Saved entries:
- - - -

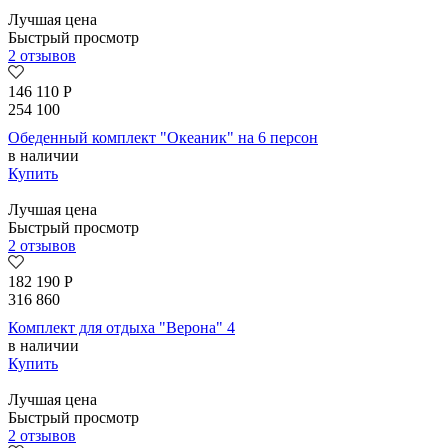
Лучшая цена
Быстрый просмотр
2 отзывов
146 110
Р
254 100
Обеденный комплект "Океаник" на 6 персон
в наличии
Купить
Лучшая цена
Быстрый просмотр
2 отзывов
182 190
Р
316 860
Комплект для отдыха "Верона" 4
в наличии
Купить
Лучшая цена
Быстрый просмотр
2 отзывов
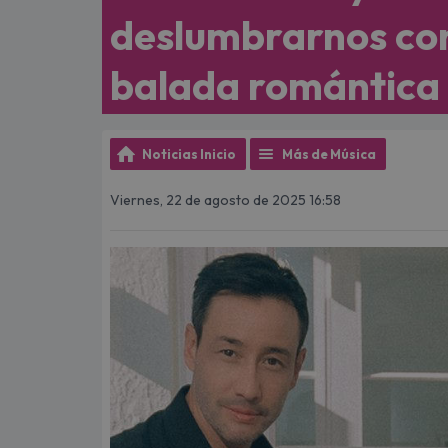
deslumbrarnos con
balada romántica 
Noticias Inicio
Más de Música
Viernes, 22 de agosto de 2025 16:58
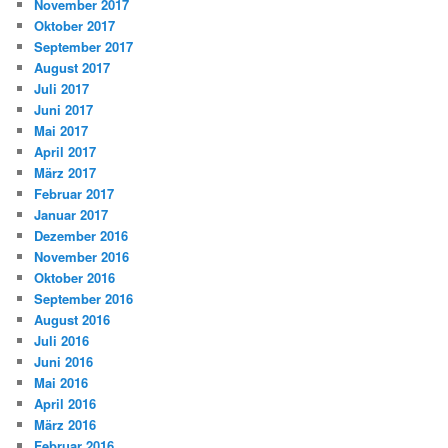
November 2017
Oktober 2017
September 2017
August 2017
Juli 2017
Juni 2017
Mai 2017
April 2017
März 2017
Februar 2017
Januar 2017
Dezember 2016
November 2016
Oktober 2016
September 2016
August 2016
Juli 2016
Juni 2016
Mai 2016
April 2016
März 2016
Februar 2016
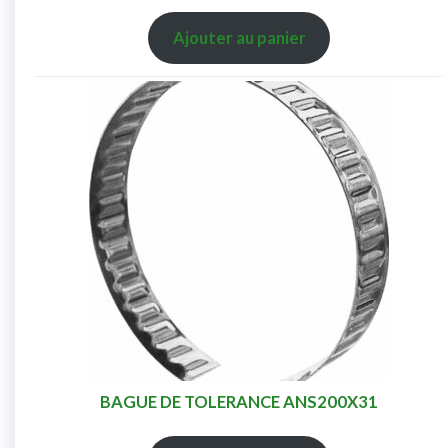
Ajouter au panier
BAGUE DE TOLERANCE ANS200X31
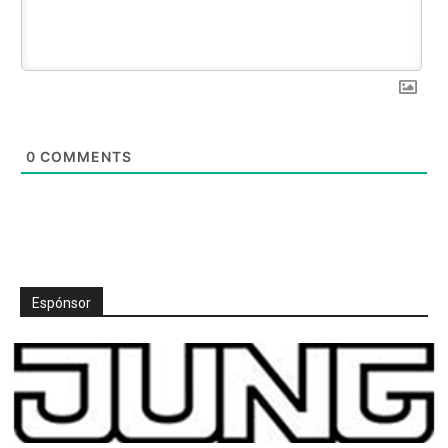
0
COMMENTS
Espónsor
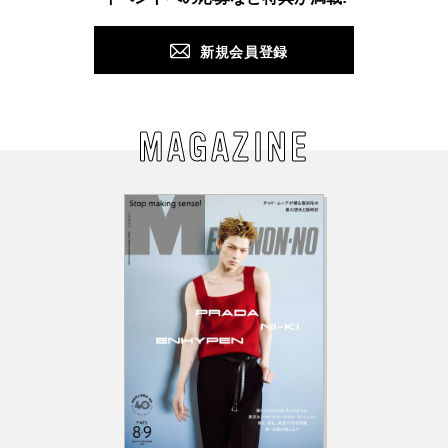
新規会員登録
MAGAZINE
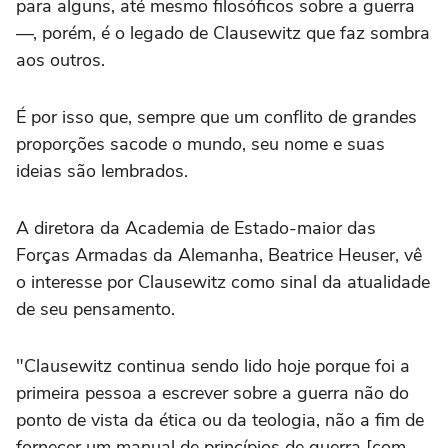
para alguns, até mesmo filosóficos sobre a guerra
—, porém, é o legado de Clausewitz que faz sombra
aos outros.
É por isso que, sempre que um conflito de grandes
proporções sacode o mundo, seu nome e suas
ideias são lembrados.
A diretora da Academia de Estado-maior das
Forças Armadas da Alemanha, Beatrice Heuser, vê
o interesse por Clausewitz como sinal da atualidade
de seu pensamento.
"Clausewitz continua sendo lido hoje porque foi a
primeira pessoa a escrever sobre a guerra não do
ponto de vista da ética ou da teologia, não a fim de
fornecer um manual de princípios de guerra [com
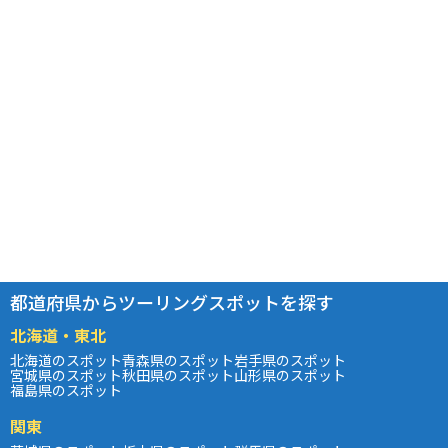
都道府県からツーリングスポットを探す
北海道・東北
北海道のスポット
青森県のスポット
岩手県のスポット
宮城県のスポット
秋田県のスポット
山形県のスポット
福島県のスポット
関東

- - - -

Your task> What is needed is an exact copy of the data, without any pictures.

Expected answer>
Лучшая цена
Быстрый просмотр
2 отзывов
146 110
Р
254 100
Обеденный комплект "Океаник" на 6 персон
в наличии
Купить
Лучшая цена
Быстрый просмотр
2 отзывов
182 190
Р
316 860
Комплект для отдыха "Верона" 4
в наличии
Купить
Лучшая цена
Быстрый просмотр
2 отзывов
deslumbrarnos con
balada romántica 
Noticias Inicio
Más de Música
Viernes, 22 de agosto de 2025 16:58
November 2017
Oktober 2017
September 2017
August 2017
Juli 2017
Juni 2017
Mai 2017
April 2017
März 2017
Februar 2017
Januar 2017
Dezember 2016
November 2016
Oktober 2016
September 2016
August 2016
Juli 2016
Juni 2016
Mai 2016
April 2016
März 2016
Februar 2016
Ajouter au panier
BAGUE DE TOLERANCE ANS200X31
0
COMMENTS
Espónsor
新規会員登録
MAGAZINE
para alguns, até mesmo filosóficos sobre a guerra
—, porém, é o legado de Clausewitz que faz sombra
aos outros.
É por isso que, sempre que um conflito de grandes
proporções sacode o mundo, seu nome e suas
ideias são lembrados.
A diretora da Academia de Estado-maior das
Forças Armadas da Alemanha, Beatrice Heuser, vê
o interesse por Clausewitz como sinal da atualidade
de seu pensamento.
"Clausewitz continua sendo lido hoje porque foi a
primeira pessoa a escrever sobre a guerra não do
ponto de vista da ética ou da teologia, não a fim de
fornecer um manual de princípios de guerra [com
都道府県からツーリングスポットを探す
北海道・東北
北海道のスポット
青森県のスポット
岩手県のスポット
宮城県のスポット
秋田県のスポット
山形県のスポット
福島県のスポット
関東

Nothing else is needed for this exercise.